Algumas formas de violência ainda persistem noutros contos. No forte Pra que mentir?, Cíntia Moscovich foca-se em Emerita, uma jovem com corpo ainda “infantil, pouco peito, pouca bunda”, sodomizada pelo padrasto. No breve Boa viagem (Ivana Arruda Leite), uma mulher, depois de abandonada pelo marido, mostra-se arrependida de ter perdido oportunidades de obter vantagem no trabalho cedendo o corpo a um ou outro patrão que a assediava.
Maria Esther Maciel mostra em Último desejo uma mulher às turras com o marido bêbado e desempregado. Ela quase confessa ao vizinho de apartamento o último desejo que o marido lhe pedira. O fim da narrativa surpreende por certo tom machadiano.
Não só tiradas humoradas ou violência fornecem temáticas para os contos de Conversas de botequim. Dois deles ocupam-se da figura do idoso, outros focam os desvalidos e miseráveis da sociedade. Em Feitiço da Vila, Aldir Blanc ocupa-se em tom poético e fantástico da morte de um velho senhor de alma carioca. Com que roupa (Alexandre Marques Rodrigues) também se detém num idoso, porém doente, “o rosto rugoso, as bochechas estufadas, a barriga é uma saliência, os olhos estão baços, os cabelos brancos, a boca desdentada”.
A miséria de uma existência sem sentido é captada em Pela décima vez (Manuela Oiticica). O conselho de alguém que não vai ser ouvido dá o tom da narrativa: “Para de bicar as baratas, pendura logo essa conta e vai chorar na cama que é lugar quente”. Em Gago apaixonado (Marcelino Freire), um sujeito abandonado por uma mulher identifica-se com um mendigo, confessa-lhe suas agruras, pois “mendigo que é mendigo lê pensamento. Vasculha nossas sujidades”. Para compreender as personagens de ambos os contos, é válido ouvir o samba João Ninguém.
O distanciamento entre duas amigas é o tema de Rafael Gallo em Feitio de oração. Saudosa de um tempo de liberdade, a narradora evoca a amiga que sabia “lidar com os homens habilmente”. As opções de vida de uma e outra — “Eu vim para o lado celestial, este convento, e você rumou para o outro lado” — revelam a saudade e certa intimidade que houvera entre as duas.
Como se pode constatar, alguns autores escolheram grandes sucessos do compositor de Vila Isabel, outros optaram por canções menos conhecidas do público. E cada um, a seu modo, criou narrativas que enveredam por interessantes releituras nas quais vibram permanentemente a verve de Noel.

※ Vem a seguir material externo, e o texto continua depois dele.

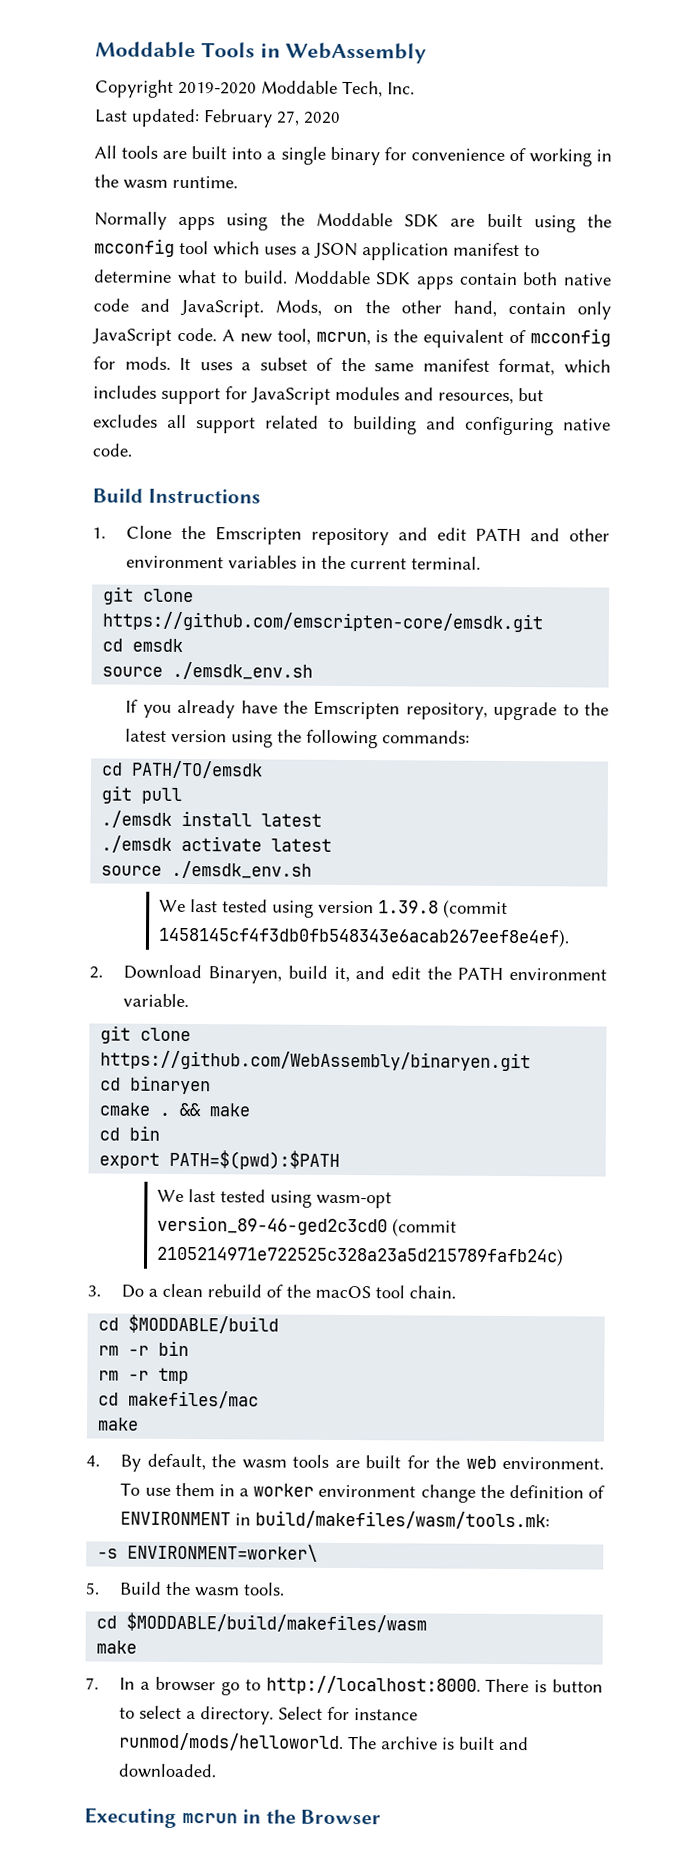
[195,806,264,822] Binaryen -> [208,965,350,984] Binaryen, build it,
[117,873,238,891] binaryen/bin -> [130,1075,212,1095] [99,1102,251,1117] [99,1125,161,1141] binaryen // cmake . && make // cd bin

Em todos os contos desta coletânea, humor, violência e gente marginalizada são os principais ingredientes, evidenciando certa atmosfera carioca que tanto pode ser a atual quanto a da década de 1930. De certa forma, os escritores mantiveram em seus textos as “coisas nossas” de que Noel falava em suas canções. Nesse sentido, as narrativas de Conversas de botequim captam o espírito da Cidade Maravilhosa numa forma semelhante àquela obtida pela ótica de cronista que havia em Noel.